An important issue that could potentially explain the results is that severe hemophilia A and B are currently defined on the basis of a clotting factor level of < 1 U/dL⁶  and not on the phenotype. The accuracy of the commonly used clotting assays at these low levels has been questioned.⁷  It is also well recognized that patients with “severe” disease with clotting factors of < 1 U/dL show heterogeneity in the phenotype in terms of bleed frequency as well as in their thrombin-generating capacity.⁸  It is likely that the group of < 1 U/dL patients contains individuals with truly no VIII/IX activity, as well as some with low but detectable activity. If the proportion of these was different for the 2 hemophilias, it could have influenced the results. Tagariello et al tried to address this issue by comparing the patient groups with genetic defects likely to result in absent clotting factor and those with less disrupting defects but found no difference in the arthroplasty rate.

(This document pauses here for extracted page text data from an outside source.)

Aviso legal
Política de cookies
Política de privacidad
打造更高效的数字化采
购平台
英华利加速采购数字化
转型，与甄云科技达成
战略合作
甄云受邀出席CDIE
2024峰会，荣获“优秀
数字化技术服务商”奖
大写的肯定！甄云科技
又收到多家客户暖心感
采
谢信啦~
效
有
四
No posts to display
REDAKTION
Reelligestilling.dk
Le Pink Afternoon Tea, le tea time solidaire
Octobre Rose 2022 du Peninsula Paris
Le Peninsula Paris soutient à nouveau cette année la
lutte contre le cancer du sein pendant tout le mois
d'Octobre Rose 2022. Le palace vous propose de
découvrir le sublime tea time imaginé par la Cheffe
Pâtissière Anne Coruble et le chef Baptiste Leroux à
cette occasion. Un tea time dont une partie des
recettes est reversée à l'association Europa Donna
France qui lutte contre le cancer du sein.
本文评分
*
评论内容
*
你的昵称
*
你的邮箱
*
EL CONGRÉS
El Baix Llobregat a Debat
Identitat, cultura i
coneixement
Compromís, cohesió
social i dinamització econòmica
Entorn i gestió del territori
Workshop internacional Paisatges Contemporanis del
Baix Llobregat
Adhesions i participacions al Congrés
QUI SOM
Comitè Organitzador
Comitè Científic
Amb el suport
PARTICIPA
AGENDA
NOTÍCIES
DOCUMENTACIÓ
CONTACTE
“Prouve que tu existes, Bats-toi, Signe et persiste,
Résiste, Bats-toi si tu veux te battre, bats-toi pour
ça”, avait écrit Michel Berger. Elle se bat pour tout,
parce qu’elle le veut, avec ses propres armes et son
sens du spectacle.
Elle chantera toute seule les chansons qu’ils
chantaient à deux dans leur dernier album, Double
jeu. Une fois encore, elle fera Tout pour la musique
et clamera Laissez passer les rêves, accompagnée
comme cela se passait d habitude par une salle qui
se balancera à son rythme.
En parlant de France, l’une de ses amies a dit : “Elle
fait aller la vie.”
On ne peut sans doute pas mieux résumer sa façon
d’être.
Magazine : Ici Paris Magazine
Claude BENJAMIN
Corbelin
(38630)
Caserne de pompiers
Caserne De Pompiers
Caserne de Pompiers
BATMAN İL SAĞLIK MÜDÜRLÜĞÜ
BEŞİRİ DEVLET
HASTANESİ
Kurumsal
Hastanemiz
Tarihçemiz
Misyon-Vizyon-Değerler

At present, it is reasonable to conclude that when defining the 2 severe hemophilias in the same way as < 1 U/dL level, there appears to be a difference in the bleeding phenotype. The Tagariello study does not give us the definitive answer but does suggest that the observation is true. This will undoubtedly be the start of a new avenue to firstly reproduce and confirm these findings in other cohorts and to try to explain the pathophysiology of this observation.